Permis de conduire : vers un rattrapage sans repasser l’examen pour les candidats recalés de peu ?
Alors que les délais pour repasser le permis de conduire atteignent plusieurs mois en moyenne en France, une proposition défendue par une fédération d'auto-écoles pourrait changer la donne : permettre aux élèves recalés pour une faute éliminatoire de valider leur permis après cinq heures de formation supplémentaires, sans repasser l’examen pratique. Rencontre avec Édouard, CEO de l'auto-école en ligne En Voiture Simone.

Chaque année, 1,6 million d’examens du permis B sont organisés en France, avec un taux de réussite avoisinant les 50 %. Mais depuis de longs mois, la machine s’enraye. Entre une démographie en hausse, l’élargissement du financement du permis via le CPF et l’abaissement de l’âge à 17 ans, la pression sur le système ne cesse d’augmenter. Conséquence directe : pour de nombreux apprentis conducteurs, rater l’examen revient à s’engager dans une véritable course contre-la-montre. Le délai médian pour repasser le permis dépasse désormais les 80 jours, soit presque deux fois les 45 jours prévus par la loi, selon le ministère de l’Intérieur. Un constat d’autant plus préoccupant que la demande reste forte. « Les jeunes continuent massivement de passer le permis. Ils le passent un peu plus tard, mais ils en ont toujours besoin », observe Édouard Rudolf, dirigeant d’En Voiture Simone et vice-président de la Fédération des Enseignants et Auto-écoles d’Avenir (FENAA).
Trop peu d'inspecteurs
Au cœur du problème lié au délai d'attente entre deux examens, un maillon clé : les inspecteurs du permis de conduire, qui sont environ 1 100 pour l’ensemble du territoire français. Un effectif insuffisant pour absorber le volume d’examens. Le métier souffre aussi d’un sérieux déficit d’attractivité, avec une moyenne d’âge d’environ 55 ans selon Édouard Rudolf. « On est aujourd’hui sur un coefficient de un pour un, une personne qui entre pour une qui sort. On manque clairement d’inspecteurs, et le métier n’attire pas », résume-t-il. Peu valorisée et « pas suffisamment rémunérée », la profession peine à recruter. Et malgré les annonces gouvernementales visant à renforcer les effectifs, les recrutements ne compensent
Et si la solution c'était un rattrapage en cinq heures ?
Selon les services de l’État, en 2024, 40 % des candidats ont échoué lors de leur premier examen du permis de conduire. Mais ce chiffre masque une réalité moins connue : environ 15 % d’entre eux échouent à cause d’une seule faute éliminatoire, selon Édouard Rudolf. « Aujourd’hui, si vous glissez un stop sans le franchir, vous êtes systématiquement recalé et vous devrez attendre de repasser le permis de conduire pendant des mois. » Pour ce type d’erreurs, jugées « bêtes et méchantes », la FENAA propose un système plus nuancé.

------------

• [Consigne 1]
Relevez dans l'article sur le permis de conduire tous les facteurs présentés comme augmentant la pression sur le système.
• [Consigne 2]
Rédigez la suite de l'article sur le permis de conduire à partir de sa dernière phrase.

Données de points clés du corps ou de la main
------------

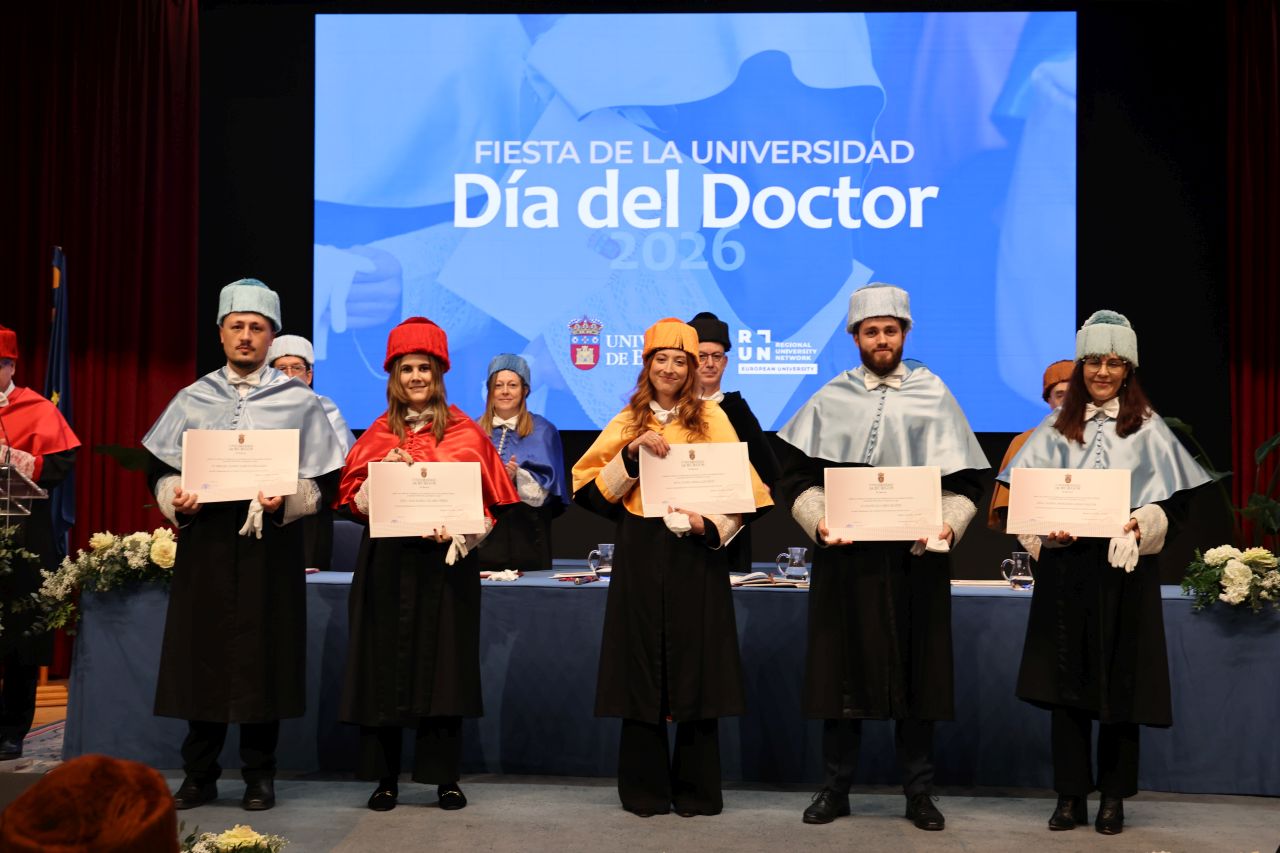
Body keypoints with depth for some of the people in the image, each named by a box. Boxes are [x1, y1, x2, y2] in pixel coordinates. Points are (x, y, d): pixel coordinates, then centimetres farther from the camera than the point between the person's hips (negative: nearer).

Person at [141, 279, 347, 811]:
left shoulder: (299, 400, 4)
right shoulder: (192, 399, 11)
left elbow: (322, 481, 0)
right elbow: (162, 469, 11)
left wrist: (285, 501, -17)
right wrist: (175, 499, -9)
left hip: (271, 542, -2)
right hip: (204, 539, 2)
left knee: (264, 658, 1)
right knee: (202, 654, 3)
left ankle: (259, 776, 13)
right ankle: (199, 775, 15)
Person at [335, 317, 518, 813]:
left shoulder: (466, 434, 5)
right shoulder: (377, 436, 10)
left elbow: (488, 501, 2)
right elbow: (352, 499, 8)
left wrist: (458, 531, -15)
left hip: (446, 559, -1)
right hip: (386, 561, 2)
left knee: (444, 661, 1)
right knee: (384, 662, 2)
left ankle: (446, 777, 10)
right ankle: (385, 778, 12)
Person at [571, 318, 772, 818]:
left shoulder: (711, 418, 4)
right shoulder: (627, 423, 9)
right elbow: (594, 492, 2)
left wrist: (711, 524, -18)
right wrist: (633, 452, -10)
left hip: (695, 557, -1)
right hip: (639, 557, 1)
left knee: (696, 669, 2)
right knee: (641, 671, 3)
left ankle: (696, 790, 14)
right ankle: (646, 790, 14)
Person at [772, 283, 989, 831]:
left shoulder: (934, 397, 5)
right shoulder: (831, 400, 6)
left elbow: (964, 478, 2)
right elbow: (796, 473, 3)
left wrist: (949, 523, -14)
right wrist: (818, 520, -13)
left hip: (915, 555, 0)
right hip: (845, 554, 0)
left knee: (915, 672, 4)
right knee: (843, 669, 5)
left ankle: (919, 791, 15)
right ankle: (836, 789, 15)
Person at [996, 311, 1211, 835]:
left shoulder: (1147, 429, 6)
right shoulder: (1057, 429, 10)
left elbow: (1167, 499, 1)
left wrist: (1141, 526, -18)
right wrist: (1047, 531, -13)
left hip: (1125, 566, -1)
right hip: (1065, 565, 2)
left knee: (1120, 683, 1)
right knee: (1066, 679, 2)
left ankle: (1114, 799, 12)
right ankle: (1070, 796, 11)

------------

• [Réponse finale 1]
Ces facteurs sont la démographie en hausse, l'élargissement du financement du permis via le CPF et l'abaissement de l'âge à 17 ans.

• [Réponse finale 2]
Inspirée du principe du rattrapage au baccalauréat, la proposition du groupe de professionnels est simple : en cas d’échec dû uniquement à une faute éliminatoire mineure, le candidat devrait suivre 5 heures de formation complémentaires sur la thématique concernée avant d'obtenir son permis sans repasser l’épreuve pratique. « Ce système serait un filet de sécurité pour des candidats déjà prêts. Il permettrait de libérer entre 100 000 et 150 000 places d’examen chaque année », explique le vice-président de la FENAA. Selon lui, la Direction de la sécurité routière (DSR), dont la mission prioritaire reste la prévention, aurait déjà reconnu qu’un assouplissement ciblé était possible « sans compromettre la sécurité ».
Une alternative à l'augmentation des heures obligatoires
À contre-courant de cette idée de rattrapage, certains syndicats d’auto-écoles défendent au contraire l’instauration d’un minimum obligatoire de 28 heures de conduite pour tous les candidats. Une piste que rejette fermement Édouard Rudolf, qui y voit une fausse bonne solution et un surcoût inutile pour les élèves. « Les Français obtiennent déjà leur permis en moyenne en 30 heures, mais cette moyenne est trompeuse, explique-t-il. Elle est gonflée par les longs délais d’examen qui obligent les candidats à reprendre des heures avant le jour J. Dire à ces élèves qui peuvent réussir l'examen après 20 heures de conduite qu’ils devront payer huit heures supplémentaires, c’est injuste et inefficace. Cela revient à faire supporter aux candidats le coût d’un système qui ne fonctionne pas. »
Selon les données du ministère de l’Intérieur, parmi les candidats inscrits entre juin et septembre 2024 :
- 8 % ont passé l’examen après 20 heures de conduite. Dans cette catégorie, le taux de réussite est de 70 % ;
- 36 % se sont présentés avec moins de 25 heures de conduite (taux de réussite supérieur à 62 %).
Dans un contexte où les files d’attente s’allongent, la question n’est donc plus seulement technique : elle devient sociale. Reste à savoir quelle proposition le gouvernement retiendra pour désengorger un examen devenu, année après année, un véritable goulot d’étranglement pour les futures générations de conducteurs.